*** Provided records

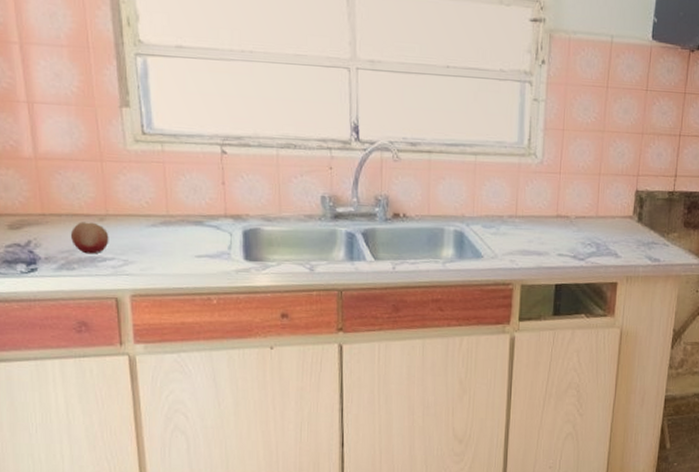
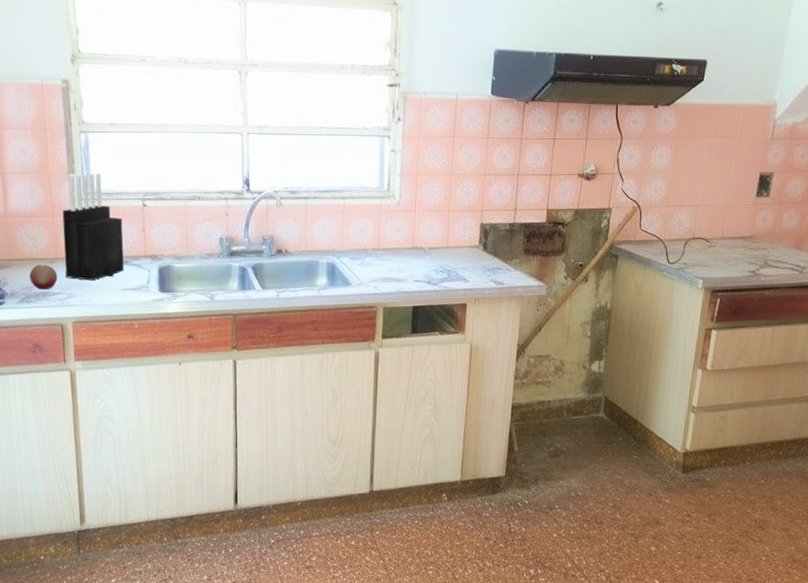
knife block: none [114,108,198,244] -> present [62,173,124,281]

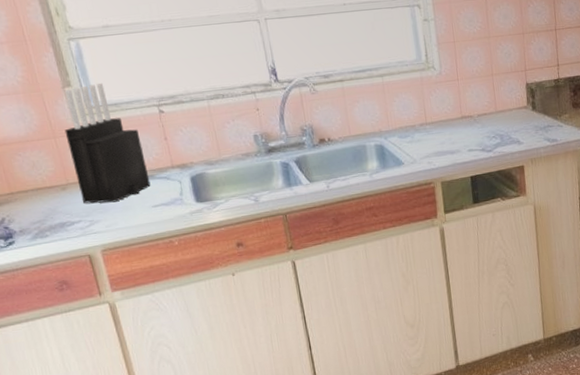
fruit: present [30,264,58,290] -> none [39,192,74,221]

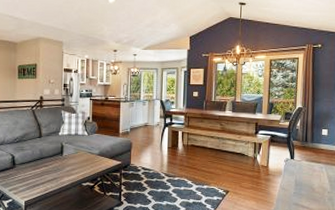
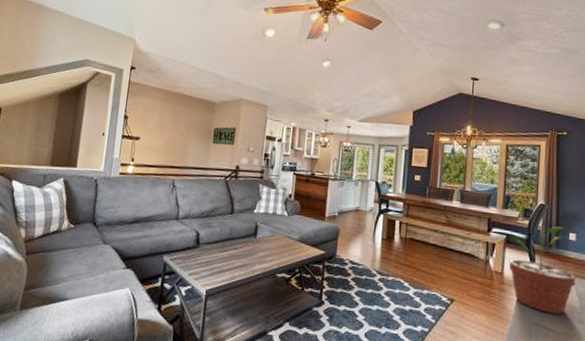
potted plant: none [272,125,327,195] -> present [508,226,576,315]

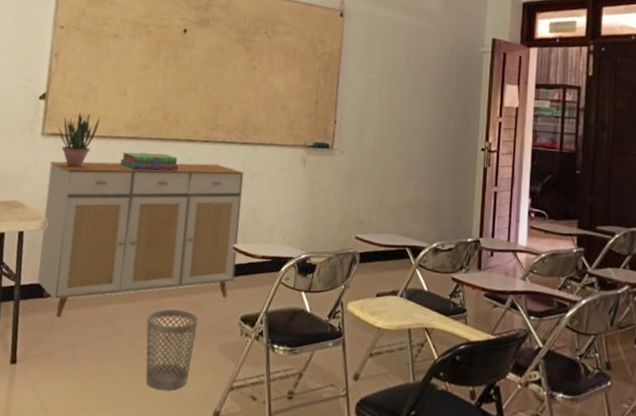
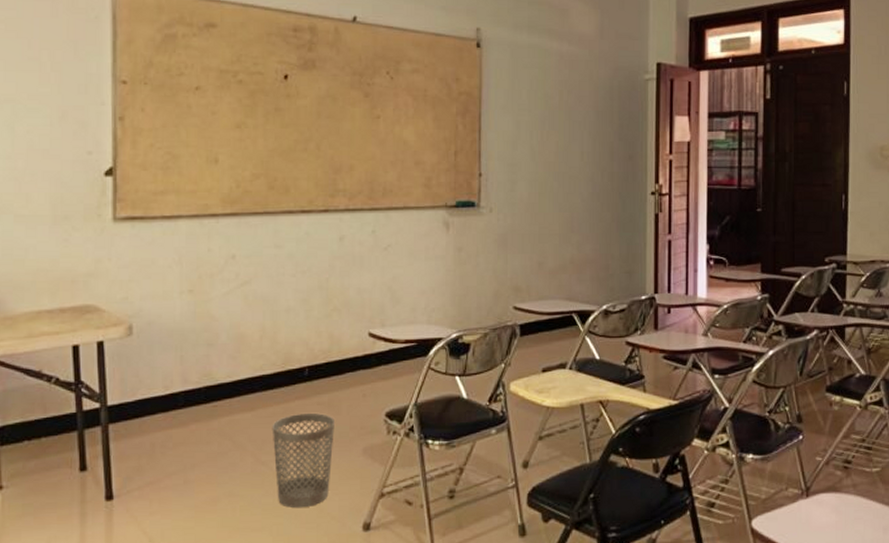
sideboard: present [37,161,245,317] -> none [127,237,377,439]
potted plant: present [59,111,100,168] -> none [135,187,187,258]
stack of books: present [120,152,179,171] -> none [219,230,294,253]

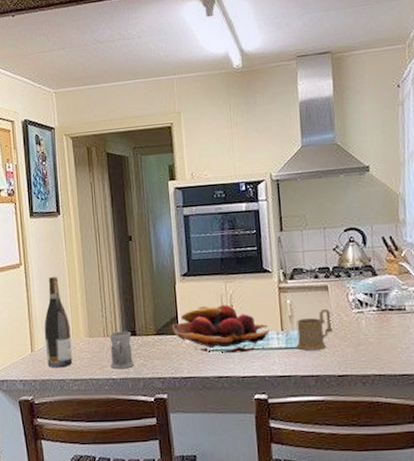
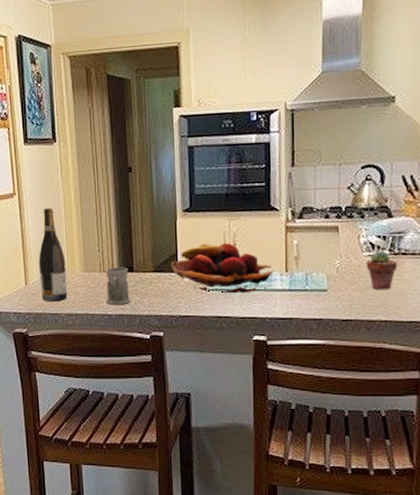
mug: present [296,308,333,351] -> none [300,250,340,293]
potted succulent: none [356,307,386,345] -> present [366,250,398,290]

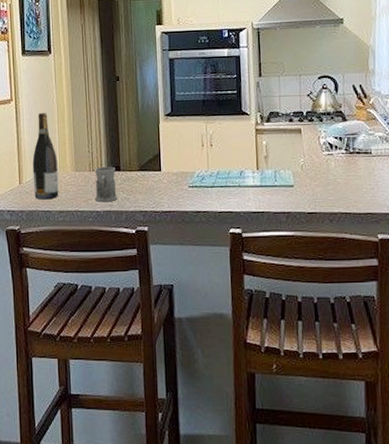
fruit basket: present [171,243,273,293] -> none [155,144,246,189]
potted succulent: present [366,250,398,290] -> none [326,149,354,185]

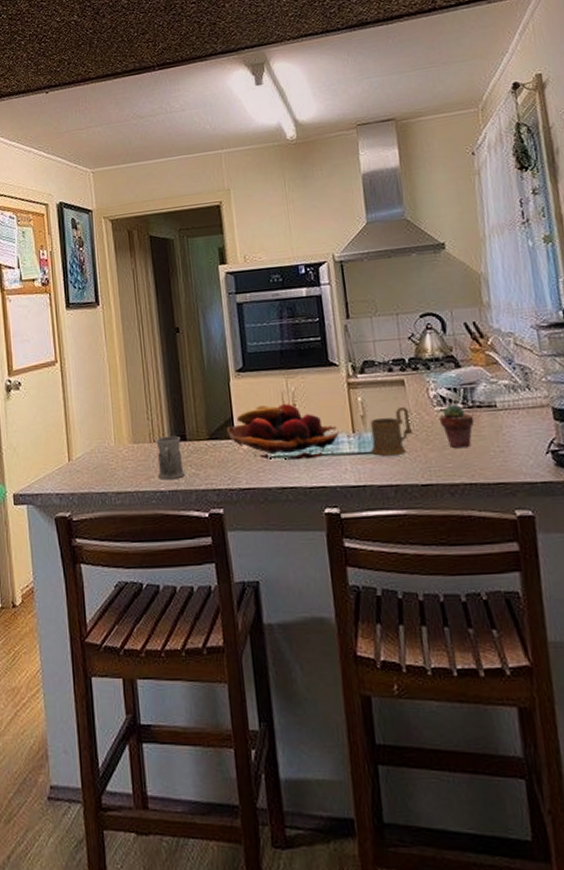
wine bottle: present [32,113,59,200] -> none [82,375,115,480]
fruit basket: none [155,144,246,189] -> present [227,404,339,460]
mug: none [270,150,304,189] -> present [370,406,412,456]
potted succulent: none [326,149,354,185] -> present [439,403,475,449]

******

▶ Work required: What you return from the records above should be exactly everything from the line with "potted succulent: present" down to the line with "fruit basket: none", both kept, and no pictures.

▶ Reply to the task:
potted succulent: present [366,250,398,290] -> none [326,149,354,185]

wine bottle: present [32,113,59,200] -> none [82,375,115,480]
fruit basket: none [155,144,246,189] -> present [227,404,339,460]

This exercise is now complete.